Cross-sectional, descriptive study from 10 Spanish cystic fibrosis units. Clinical and biochemical data obtained. Patients categorized into 3 groups according to liver involvement based on ESPGHAN 2017 criteria. Liver stiffness assessed by transient elastography (TE) and findings from abdominal ultrasound recorded. Statistics performed using SPSS v25.0.

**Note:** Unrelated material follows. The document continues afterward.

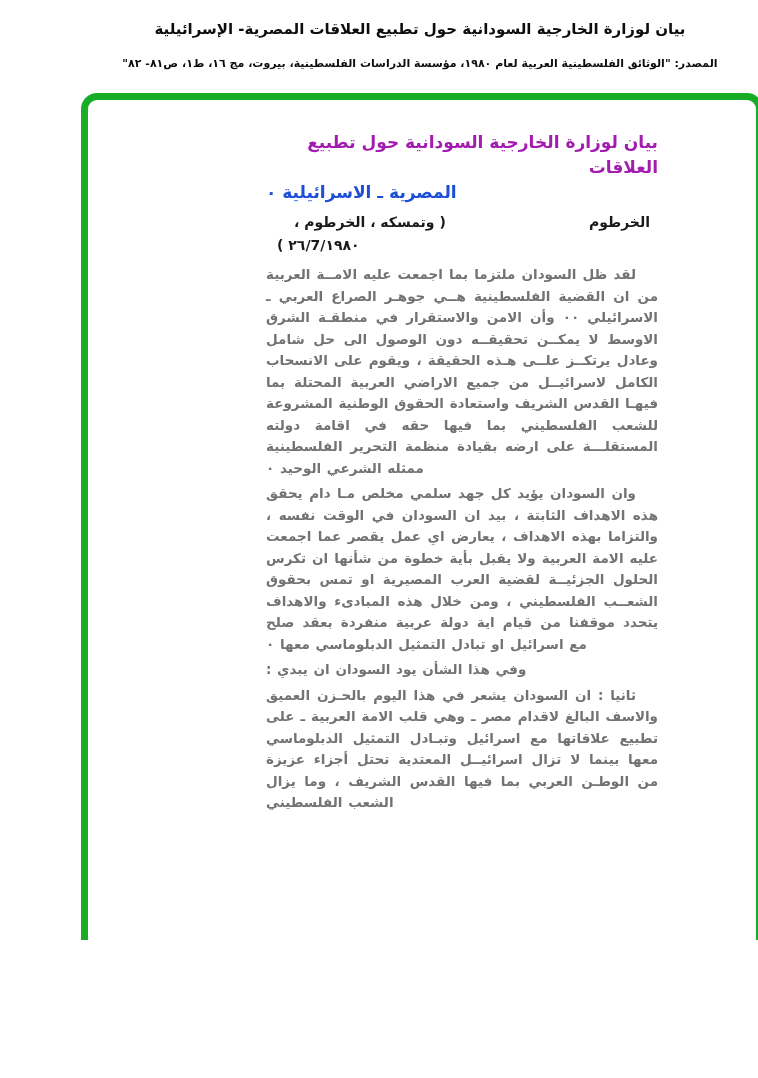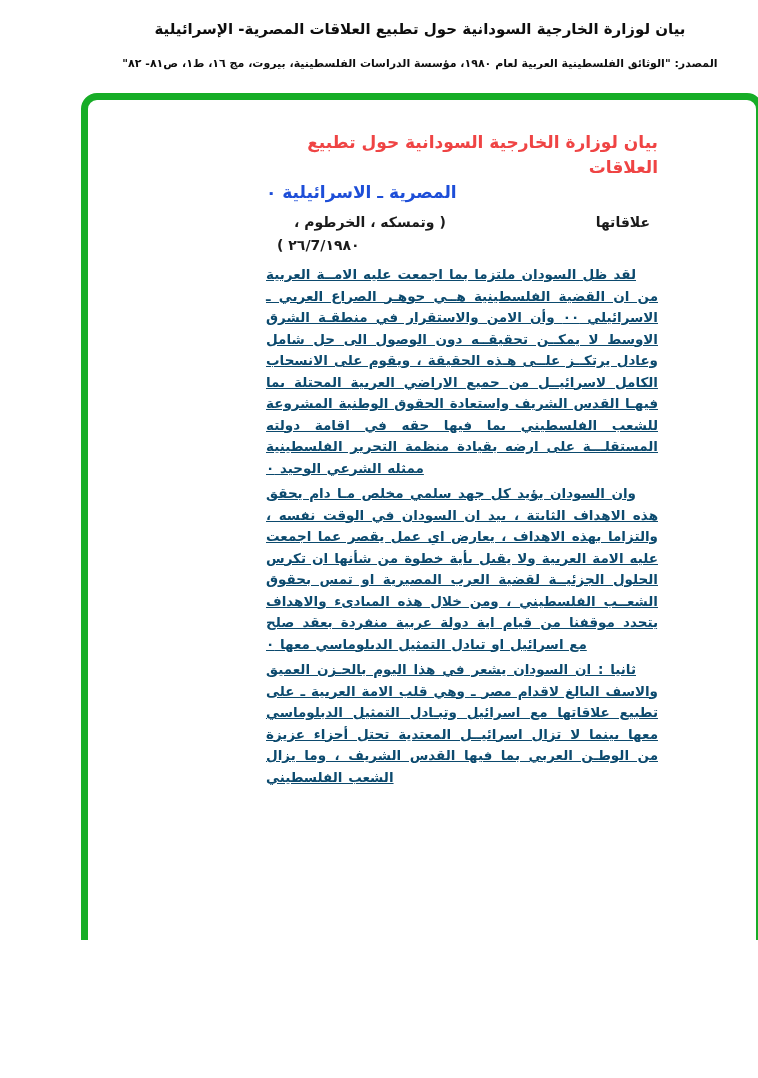"بيان لوزارة الخارجية السودانية حول تطبيع العلاقات" .doc-title-line1 { color: #ef4444 -> #a21caf }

We obtained hepatic TE data from 155 pediatric CF patients. Forty-four classified as CFRLD, 38 (86%) had CFRLD without cirrhosis and 6 (14%) had cirrhosis. Fourteen patients without CFRLD (12%) had ultrasound abnormalities. Mean liver elastography value (kPa) was 4.7 (3.5-5.3) in non-CFRLD and 6.09 (4.4-6.7) in CFRLD (p=0.01; T Student [T]).
CFRLD is common in children with CF. Transient elastography is a useful method for diagnosis and follow-up, as higher values of TE are found in patients with CFRLD.
囊性纤维化(CF)是一种常染色体隐性慢性潜在致命性遗传病。CF的表现是由于囊性纤维化跨膜受体转运体(CFTR)基因突变所致,该基因编码一种蛋白质(CFTR),在其表达的上皮细胞中作为阴离子转运体,主要转运氯离子。囊性纤维化相关肝病(CFRLD)包括一系列肝胆表现,其诊断和随访仍然是一项挑战。
对来自10个西班牙囊性纤维化治疗中心进行横断面描述性研究。获取临床和生化数据。根据2017年欧洲儿科胃肠病、肝病和营养学会(ESPGHAN)标准,根据肝脏受累情况将患者分为3组。通过瞬时弹性成像(TE)评估肝脏硬度,并记录腹部超声检查结果。使用SPSS v25.0进行统计学分析。
我们获得了155例儿科CF患者的肝脏TE数据。44例被归类为CFRLD,其中38例(86%)患有无肝硬化的CFRLD,6例(14%)患有肝硬化。14例无CFRLD的患者(12%)有超声异常。非CFRLD患者的平均肝脏弹性成像值(kPa)为4.7(3.5 - 5.3),CFRLD患者为6.09(4.4 - 6.7)(p = 0.01;t检验)。
CFRLD在CF儿童中很常见。瞬时弹性成像是诊断和随访的有用方法,因为CFRLD患者的TE值更高。